## Stored items from a collection

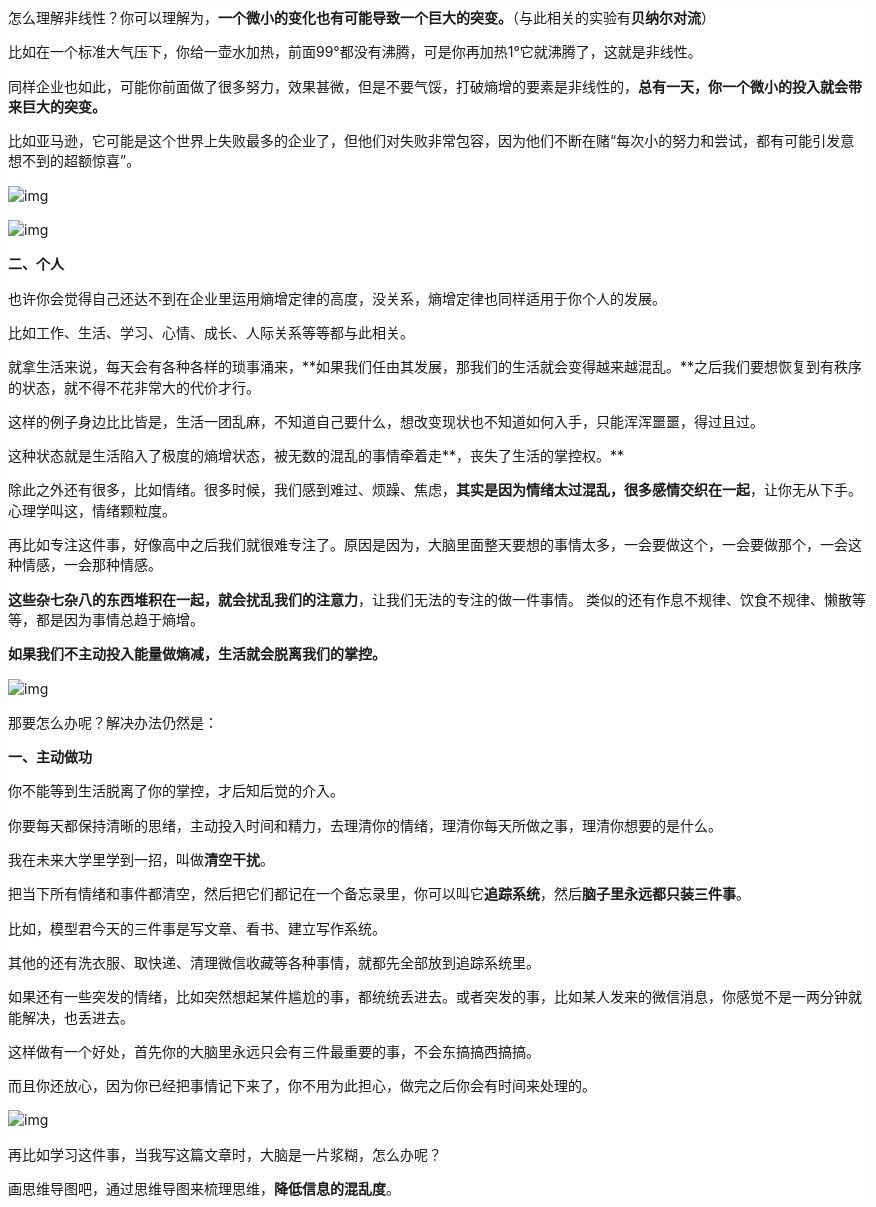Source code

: 怎么理解非线性？你可以理解为，**一个微小的变化也有可能导致一个巨大的突变。**（与此相关的实验有**贝纳尔对流**）

比如在一个标准大气压下，你给一壶水加热，前面99°都没有沸腾，可是你再加热1°它就沸腾了，这就是非线性。

同样企业也如此，可能你前面做了很多努力，效果甚微，但是不要气馁，打破熵增的要素是非线性的，**总有一天，你一个微小的投入就会带来巨大的突变。**

比如亚马逊，它可能是这个世界上失败最多的企业了，但他们对失败非常包容，因为他们不断在赌“每次小的努力和尝试，都有可能引发意想不到的超额惊喜”。

![img](https://pic2.zhimg.com/50/v2-e2c15fe18d25b1354695a2376cbfc1cf_hd.jpg?source=1940ef5c)

![img](http://demo-gf.oss-cn-beijing.aliyuncs.com/image/v2-1b79f1e0589a94c8e8cddb939717eab1_hd.jpg)

**二、个人**

也许你会觉得自己还达不到在企业里运用熵增定律的高度，没关系，熵增定律也同样适用于你个人的发展。

比如工作、生活、学习、心情、成长、人际关系等等都与此相关。

就拿生活来说，每天会有各种各样的琐事涌来，**如果我们任由其发展，那我们的生活就会变得越来越混乱。**之后我们要想恢复到有秩序的状态，就不得不花非常大的代价才行。

这样的例子身边比比皆是，生活一团乱麻，不知道自己要什么，想改变现状也不知道如何入手，只能浑浑噩噩，得过且过。

这种状态就是生活陷入了极度的熵增状态，被无数的混乱的事情牵着走**，丧失了生活的掌控权。**

除此之外还有很多，比如情绪。很多时候，我们感到难过、烦躁、焦虑，**其实是因为情绪太过混乱，很多感情交织在一起**，让你无从下手。心理学叫这，情绪颗粒度。

再比如专注这件事，好像高中之后我们就很难专注了。原因是因为，大脑里面整天要想的事情太多，一会要做这个，一会要做那个，一会这种情感，一会那种情感。

**这些杂七杂八的东西堆积在一起，就会扰乱我们的注意力**，让我们无法的专注的做一件事情。
类似的还有作息不规律、饮食不规律、懒散等等，都是因为事情总趋于熵增。

**如果我们不主动投入能量做熵减，生活就会脱离我们的掌控。**

![img](http://demo-gf.oss-cn-beijing.aliyuncs.com/image/v2-f2d8d25088746e80d3e2c68d57972fc5_hd.jpg)

那要怎么办呢？解决办法仍然是：

**一、主动做功**

你不能等到生活脱离了你的掌控，才后知后觉的介入。

你要每天都保持清晰的思绪，主动投入时间和精力，去理清你的情绪，理清你每天所做之事，理清你想要的是什么。

我在未来大学里学到一招，叫做**清空干扰**。

把当下所有情绪和事件都清空，然后把它们都记在一个备忘录里，你可以叫它**追踪系统**，然后**脑子里永远都只装三件事**。

比如，模型君今天的三件事是写文章、看书、建立写作系统。

其他的还有洗衣服、取快递、清理微信收藏等各种事情，就都先全部放到追踪系统里。

如果还有一些突发的情绪，比如突然想起某件尴尬的事，都统统丢进去。或者突发的事，比如某人发来的微信消息，你感觉不是一两分钟就能解决，也丢进去。

这样做有一个好处，首先你的大脑里永远只会有三件最重要的事，不会东搞搞西搞搞。

而且你还放心，因为你已经把事情记下来了，你不用为此担心，做完之后你会有时间来处理的。

![img](http://demo-gf.oss-cn-beijing.aliyuncs.com/image/v2-dea29da703427b3256431a4e93936526_hd.jpg)

再比如学习这件事，当我写这篇文章时，大脑是一片浆糊，怎么办呢？

画思维导图吧，通过思维导图来梳理思维，**降低信息的混乱度**。
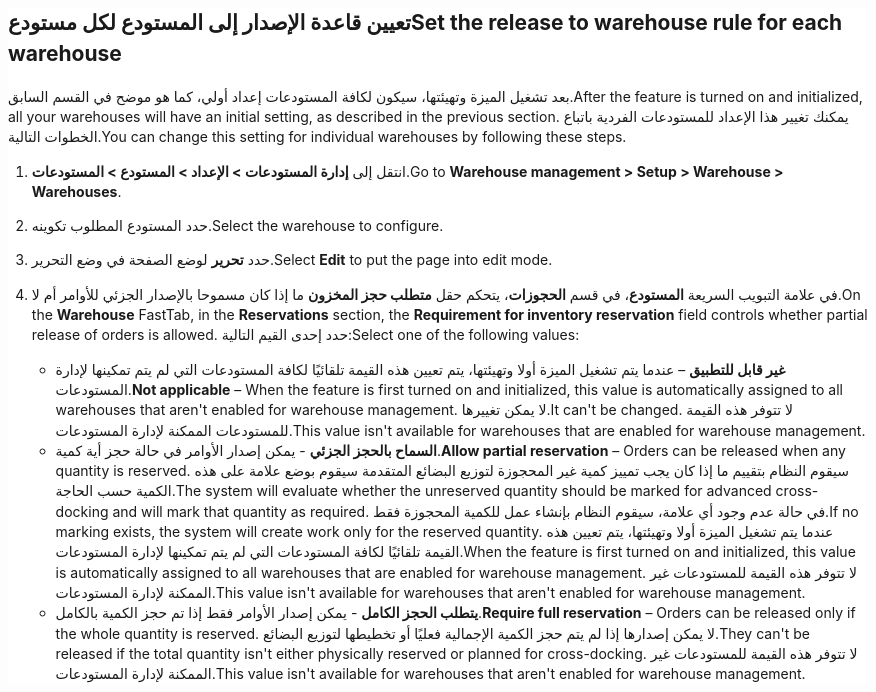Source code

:## <a name="set-the-release-to-warehouse-rule-for-each-warehouse"></a><a name="set-option-warehouse"></a><span data-ttu-id="979f9-126">تعيين قاعدة الإصدار إلى المستودع لكل مستودع</span><span class="sxs-lookup"><span data-stu-id="979f9-126">Set the release to warehouse rule for each warehouse</span></span>

<span data-ttu-id="979f9-127">بعد تشغيل الميزة وتهيئتها، سيكون لكافة المستودعات إعداد أولي، كما هو موضح في القسم السابق.</span><span class="sxs-lookup"><span data-stu-id="979f9-127">After the feature is turned on and initialized, all your warehouses will have an initial setting, as described in the previous section.</span></span> <span data-ttu-id="979f9-128">يمكنك تغيير هذا الإعداد للمستودعات الفردية باتباع الخطوات التالية.</span><span class="sxs-lookup"><span data-stu-id="979f9-128">You can change this setting for individual warehouses by following these steps.</span></span>

1. <span data-ttu-id="979f9-129">انتقل إلى **إدارة المستودعات \> الإعداد \> المستودع \> المستودعات**.</span><span class="sxs-lookup"><span data-stu-id="979f9-129">Go to **Warehouse management \> Setup \> Warehouse \> Warehouses**.</span></span>
1. <span data-ttu-id="979f9-130">حدد المستودع المطلوب تكوينه.</span><span class="sxs-lookup"><span data-stu-id="979f9-130">Select the warehouse to configure.</span></span>
1. <span data-ttu-id="979f9-131">حدد **تحرير** لوضع الصفحة في وضع التحرير.</span><span class="sxs-lookup"><span data-stu-id="979f9-131">Select **Edit** to put the page into edit mode.</span></span>
1. <span data-ttu-id="979f9-132">في علامة التبويب السريعة **المستودع**، في قسم **الحجوزات**، يتحكم حقل **متطلب حجز المخزون** ما إذا كان مسموحا بالإصدار الجزئي للأوامر أم لا.</span><span class="sxs-lookup"><span data-stu-id="979f9-132">On the **Warehouse** FastTab, in the **Reservations** section, the **Requirement for inventory reservation** field controls whether partial release of orders is allowed.</span></span> <span data-ttu-id="979f9-133">حدد إحدى القيم التالية:</span><span class="sxs-lookup"><span data-stu-id="979f9-133">Select one of the following values:</span></span>

    - <span data-ttu-id="979f9-134">**غير قابل للتطبيق** – عندما يتم تشغيل الميزة أولا وتهيئتها، يتم تعيين هذه القيمة تلقائيًا لكافة المستودعات التي لم يتم تمكينها لإدارة المستودعات.</span><span class="sxs-lookup"><span data-stu-id="979f9-134">**Not applicable** – When the feature is first turned on and initialized, this value is automatically assigned to all warehouses that aren't enabled for warehouse management.</span></span> <span data-ttu-id="979f9-135">لا يمكن تغييرها.</span><span class="sxs-lookup"><span data-stu-id="979f9-135">It can't be changed.</span></span> <span data-ttu-id="979f9-136">لا تتوفر هذه القيمة للمستودعات الممكنة لإدارة المستودعات.</span><span class="sxs-lookup"><span data-stu-id="979f9-136">This value isn't available for warehouses that are enabled for warehouse management.</span></span>
    - <span data-ttu-id="979f9-137">**السماح بالحجز الجزئي** - يمكن إصدار الأوامر في حالة حجز أية كمية.</span><span class="sxs-lookup"><span data-stu-id="979f9-137">**Allow partial reservation** – Orders can be released when any quantity is reserved.</span></span> <span data-ttu-id="979f9-138">سيقوم النظام بتقييم ما إذا كان يجب تمييز كمية غير المحجوزة لتوزيع البضائع المتقدمة سيقوم بوضع علامة على هذه الكمية حسب الحاجة.</span><span class="sxs-lookup"><span data-stu-id="979f9-138">The system will evaluate whether the unreserved quantity should be marked for advanced cross-docking and will mark that quantity as required.</span></span> <span data-ttu-id="979f9-139">في حالة عدم وجود أي علامة، سيقوم النظام بإنشاء عمل للكمية المحجوزة فقط.</span><span class="sxs-lookup"><span data-stu-id="979f9-139">If no marking exists, the system will create work only for the reserved quantity.</span></span> <span data-ttu-id="979f9-140">عندما يتم تشغيل الميزة أولا وتهيئتها، يتم تعيين هذه القيمة تلقائيًا لكافة المستودعات التي لم يتم تمكينها لإدارة المستودعات.</span><span class="sxs-lookup"><span data-stu-id="979f9-140">When the feature is first turned on and initialized, this value is automatically assigned to all warehouses that are enabled for warehouse management.</span></span> <span data-ttu-id="979f9-141">لا تتوفر هذه القيمة للمستودعات غير الممكنة لإدارة المستودعات.</span><span class="sxs-lookup"><span data-stu-id="979f9-141">This value isn't available for warehouses that aren't enabled for warehouse management.</span></span>
    - <span data-ttu-id="979f9-142">**يتطلب الحجز الكامل** - يمكن إصدار الأوامر فقط إذا تم حجز الكمية بالكامل.</span><span class="sxs-lookup"><span data-stu-id="979f9-142">**Require full reservation** – Orders can be released only if the whole quantity is reserved.</span></span> <span data-ttu-id="979f9-143">لا يمكن إصدارها إذا لم يتم حجز الكمية الإجمالية فعليًا أو تخطيطها لتوزيع البضائع.</span><span class="sxs-lookup"><span data-stu-id="979f9-143">They can't be released if the total quantity isn't either physically reserved or planned for cross-docking.</span></span> <span data-ttu-id="979f9-144">لا تتوفر هذه القيمة للمستودعات غير الممكنة لإدارة المستودعات.</span><span class="sxs-lookup"><span data-stu-id="979f9-144">This value isn't available for warehouses that aren't enabled for warehouse management.</span></span>
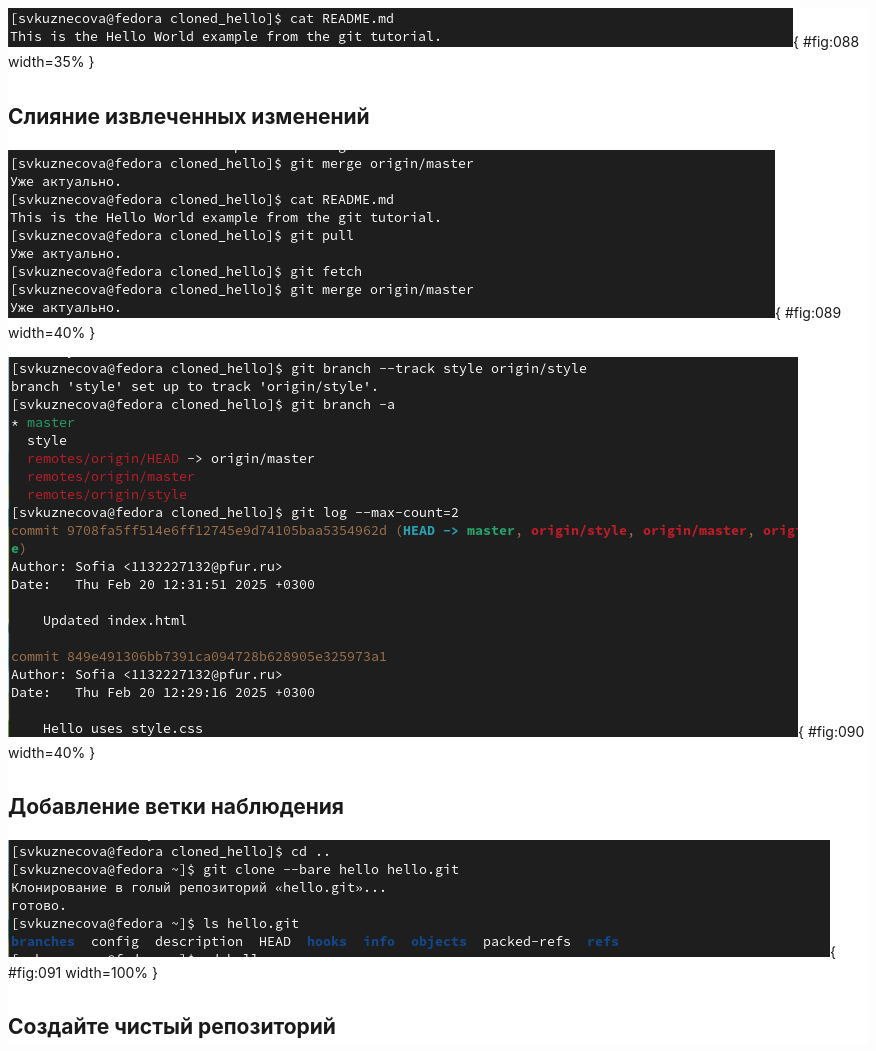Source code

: ![Проверка README.md](image/88.png){ #fig:088 width=35% }

## Слияние извлеченных изменений

![Файл README.md](image/89.png){ #fig:089 width=40% }

![Локальная ветка](image/90.png){ #fig:090 width=40% }

## Добавление ветки наблюдения

![Чистый репозиторий](image/91.png){ #fig:091 width=100% }

## Создайте чистый репозиторий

## EXERCISE BRIEF
Output only the lines above from the one containing "你不能等到生活脱离了你的掌控，才后知后觉的介入。" to the one containing "Warehouse \> Warehouses**.</span></span>", both included, exactly as written and with no pictures.

## RESPONSE
你不能等到生活脱离了你的掌控，才后知后觉的介入。

你要每天都保持清晰的思绪，主动投入时间和精力，去理清你的情绪，理清你每天所做之事，理清你想要的是什么。

我在未来大学里学到一招，叫做**清空干扰**。

把当下所有情绪和事件都清空，然后把它们都记在一个备忘录里，你可以叫它**追踪系统**，然后**脑子里永远都只装三件事**。

比如，模型君今天的三件事是写文章、看书、建立写作系统。

其他的还有洗衣服、取快递、清理微信收藏等各种事情，就都先全部放到追踪系统里。

如果还有一些突发的情绪，比如突然想起某件尴尬的事，都统统丢进去。或者突发的事，比如某人发来的微信消息，你感觉不是一两分钟就能解决，也丢进去。

这样做有一个好处，首先你的大脑里永远只会有三件最重要的事，不会东搞搞西搞搞。

而且你还放心，因为你已经把事情记下来了，你不用为此担心，做完之后你会有时间来处理的。

![img](http://demo-gf.oss-cn-beijing.aliyuncs.com/image/v2-dea29da703427b3256431a4e93936526_hd.jpg)

再比如学习这件事，当我写这篇文章时，大脑是一片浆糊，怎么办呢？

画思维导图吧，通过思维导图来梳理思维，**降低信息的混乱度**。
Source code

:## <a name="set-the-release-to-warehouse-rule-for-each-warehouse"></a><a name="set-option-warehouse"></a><span data-ttu-id="979f9-126">تعيين قاعدة الإصدار إلى المستودع لكل مستودع</span><span class="sxs-lookup"><span data-stu-id="979f9-126">Set the release to warehouse rule for each warehouse</span></span>

<span data-ttu-id="979f9-127">بعد تشغيل الميزة وتهيئتها، سيكون لكافة المستودعات إعداد أولي، كما هو موضح في القسم السابق.</span><span class="sxs-lookup"><span data-stu-id="979f9-127">After the feature is turned on and initialized, all your warehouses will have an initial setting, as described in the previous section.</span></span> <span data-ttu-id="979f9-128">يمكنك تغيير هذا الإعداد للمستودعات الفردية باتباع الخطوات التالية.</span><span class="sxs-lookup"><span data-stu-id="979f9-128">You can change this setting for individual warehouses by following these steps.</span></span>

1. <span data-ttu-id="979f9-129">انتقل إلى **إدارة المستودعات \> الإعداد \> المستودع \> المستودعات**.</span><span class="sxs-lookup"><span data-stu-id="979f9-129">Go to **Warehouse management \> Setup \> Warehouse \> Warehouses**.</span></span>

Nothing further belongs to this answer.